Samsung is committed to offering a computing device based on a new Snapdragon 850 chip from Qualcomm, the two companies said early Tuesday at an event in Taiwan. The new product, whose details aren’t being disclosed yet, will debut before the end of the year, they said. Samsung joins Asustek Computer Inc., HP Inc. and Lenovo Group Ltd. in offering computers running Microsoft Corp.’s Windows that are based on phone chips and include connections to cellular networks.

U.S. consumers who now buy machines with the Qualcomm chip will get free data service through Sprint Corp. until the end of the year. Those who’ve already bought the "always-connected PCs" based on the company’s processors will also be able to sign up, the San Diego-based chipmaker said. Similar offers with local carriers are being arranged in other countries.

Qualcomm rose 1.2 percent to $59.42 at 10:06 a.m. in New York Tuesday. The shares are down 7 percent so far this year.
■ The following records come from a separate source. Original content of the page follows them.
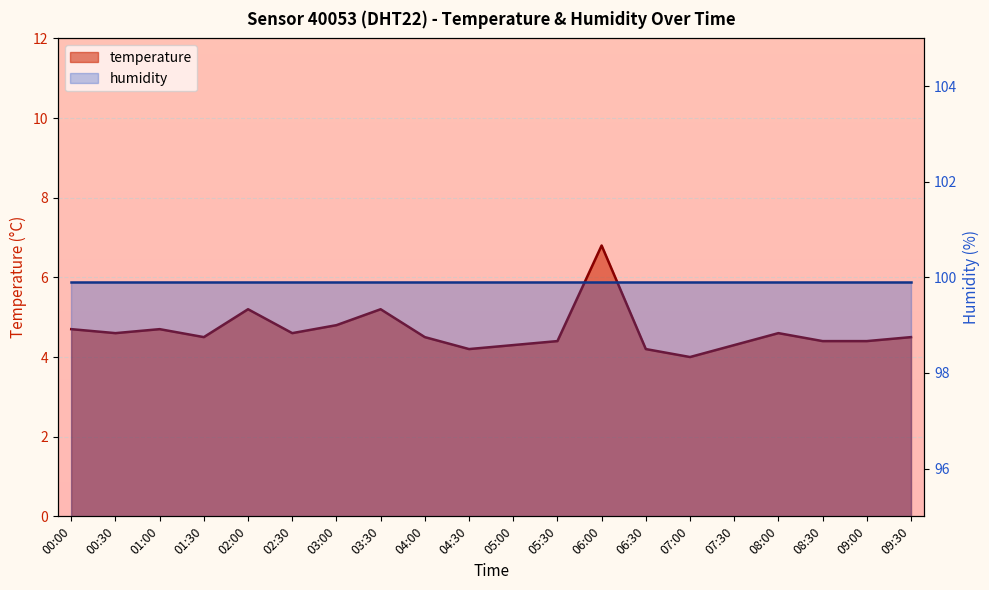

What is the smallest value displayed?

4.0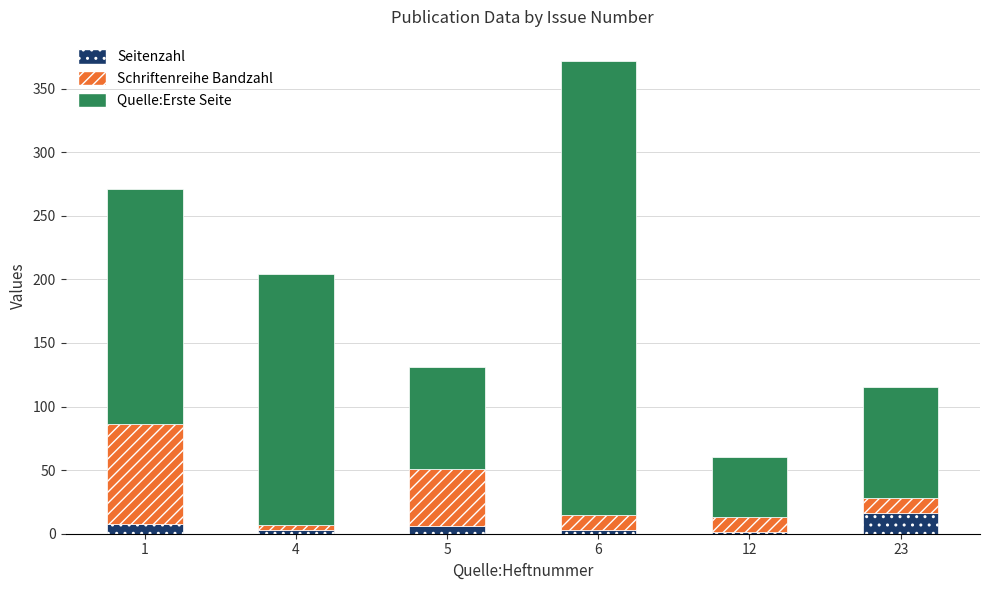

The value of Seitenzahl at 23 is 16. True or false?

True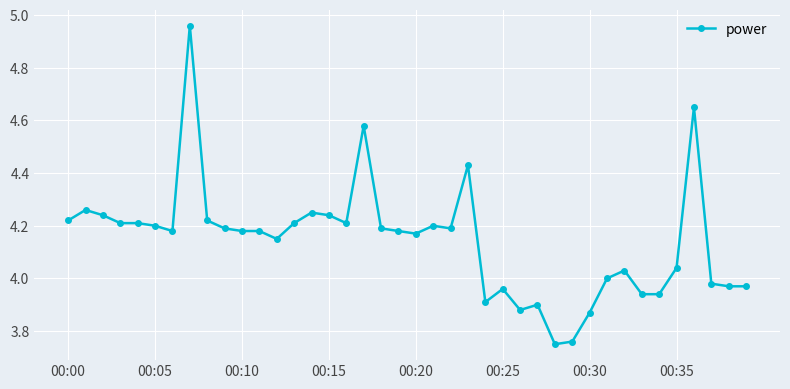

What is the difference between the second highest and second lowest values?

0.9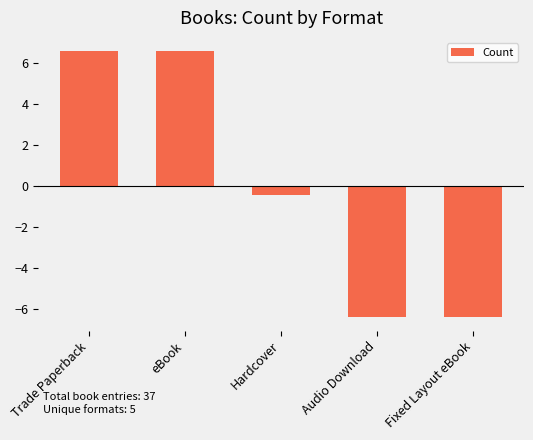

What is the value of the 2nd bar from the left?

6.6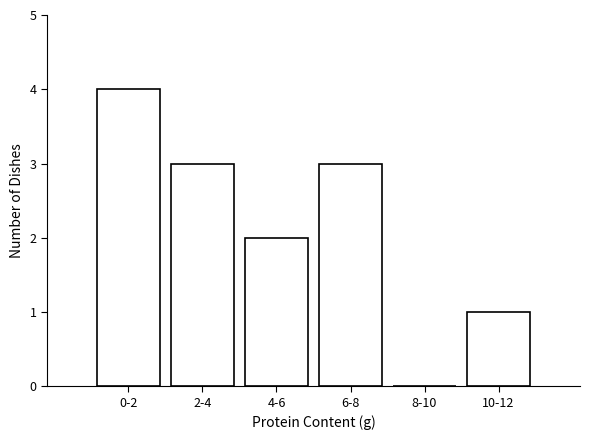

Reading right to left, what are all the values shown in this chart?

10-12=1	8-10=0	6-8=3	4-6=2	2-4=3	0-2=4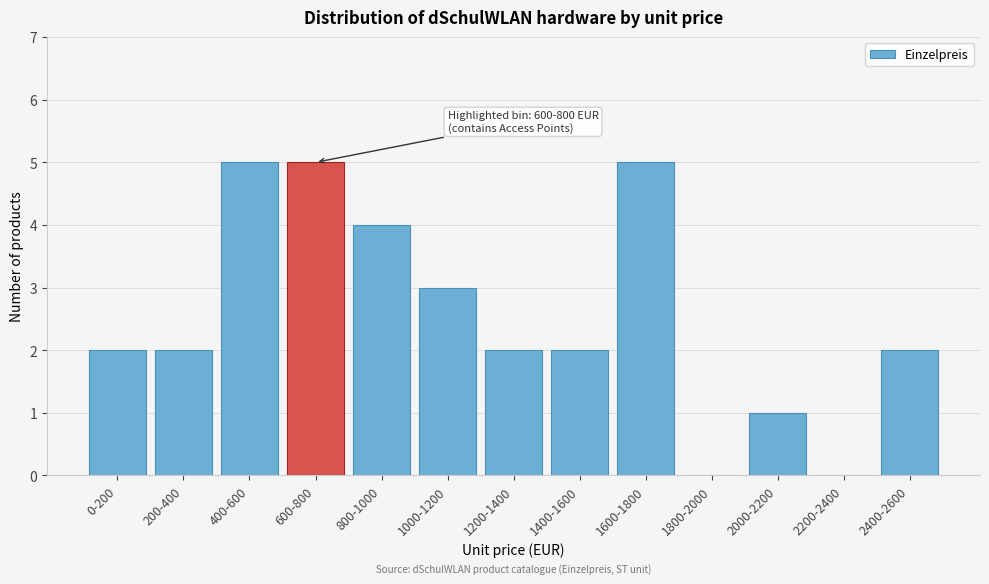

Reading left to right, transcribe all the data shown in this chart.

0-200=2	200-400=2	400-600=5	600-800=5	800-1000=4	1000-1200=3	1200-1400=2	1400-1600=2	1600-1800=5	1800-2000=0	2000-2200=1	2200-2400=0	2400-2600=2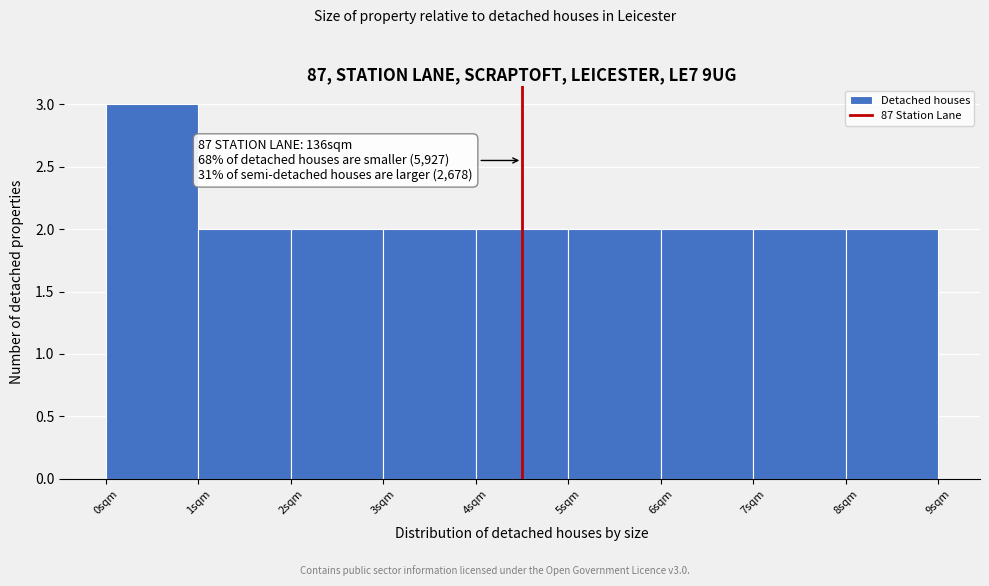

Reading left to right, what are all the values shown in this chart?

3	2	2	2	2	2	2	2	2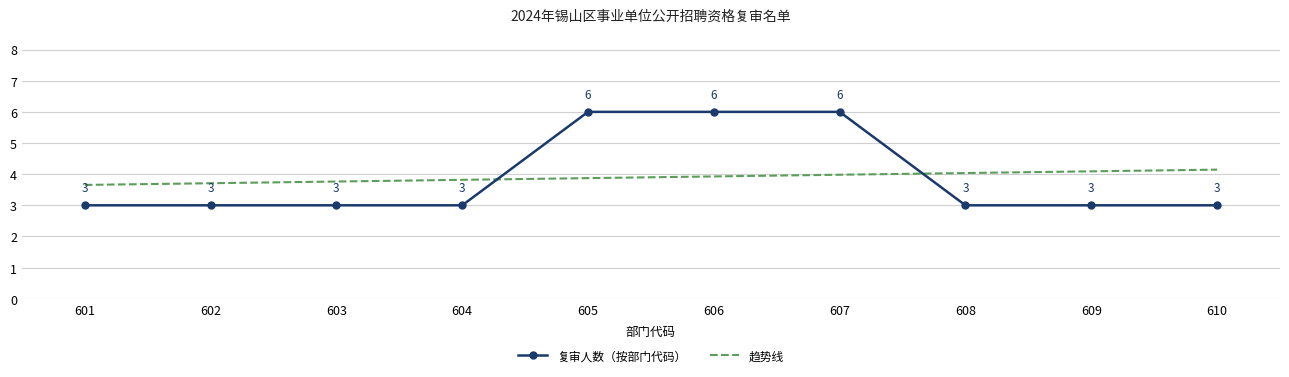

How many 复审人数（按部门代码） values are between 3 and 6?

10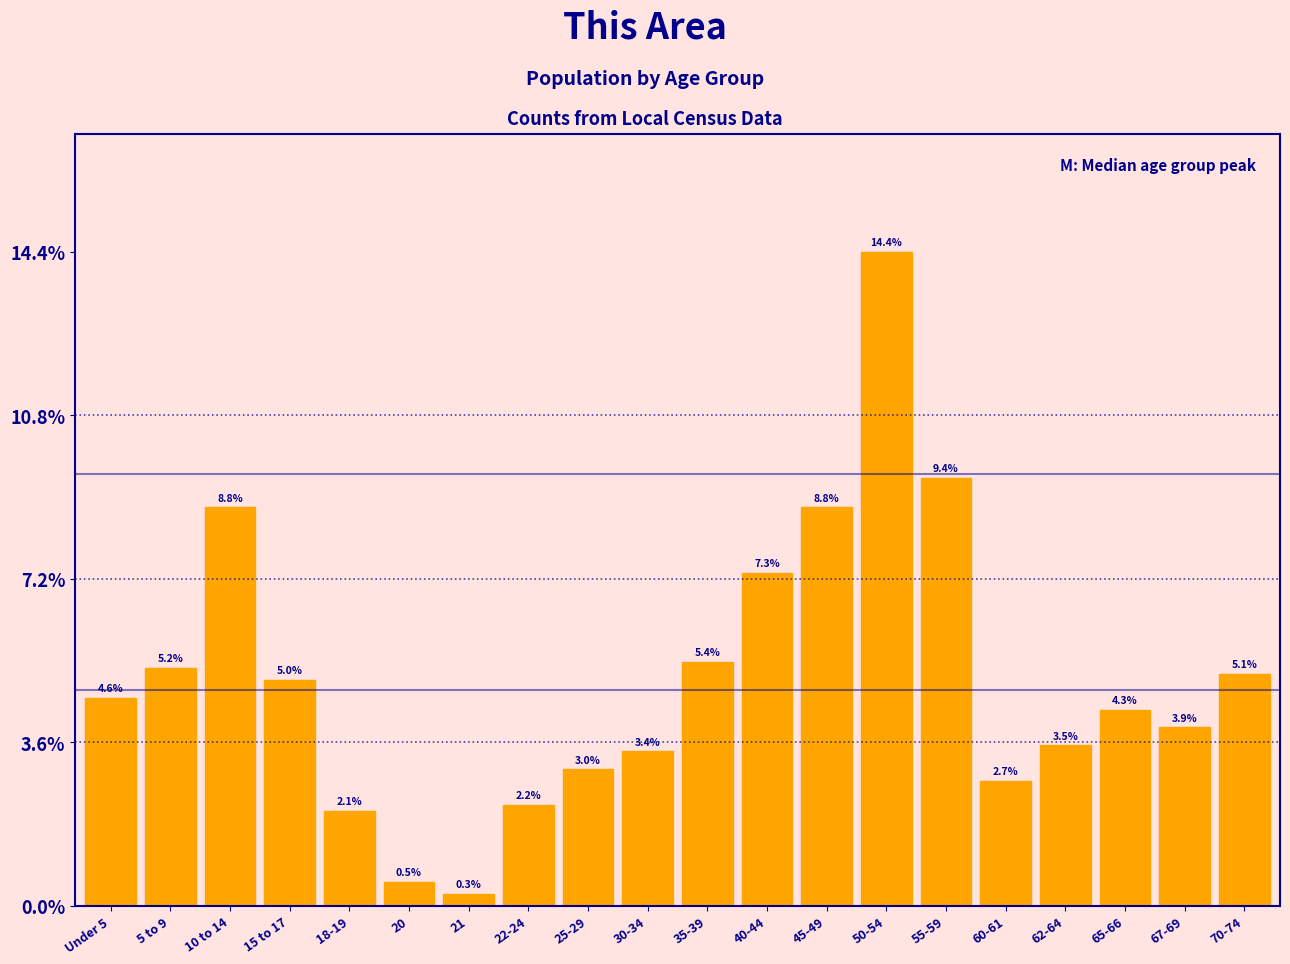

Reading left to right, what are all the values shown in this chart?

4.6	5.2	8.8	5.0	2.1	0.5	0.3	2.2	3.0	3.4	5.4	7.3	8.8	14.4	9.4	2.7	3.5	4.3	3.9	5.1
Qualcomm and Microsoft are trying to nudge forward what they say is a long-term effort to bring the benefits of mobile technology to the laptop market, where growth has stagnated. The new chip will move Qualcomm-powered devices closer to the kind of performance consumers get from notebooks that are powered by Intel processors. The data offer is aimed at getting people hooked on the benefits of having larger devices -- not just smartphones -- connected to the internet all the time. Most tablet and laptop owners stick with Wi-Fi for their connections, and have been reluctant to take on additional subscriptions to get always-on service from their fuller-size devices.

The push to expand mobile computing so far hasn’t loosened Intel’s stranglehold on the PC chip market. The world’s second-largest semiconductor maker, behind Samsung, has about 95 percent revenue share in PC processors, and nine out of every 10 laptops are based on an Intel chip. The rest of the market is in the hands of Advanced Micro Devices Inc., which uses a similar technology to Intel.

Reviewers of laptops that are already on the market using Qualcomm’s Snapdragon 835 chip have praised the machines’ battery life, which typically lasts all day, while saying that the performance lags behind traditional PC processors.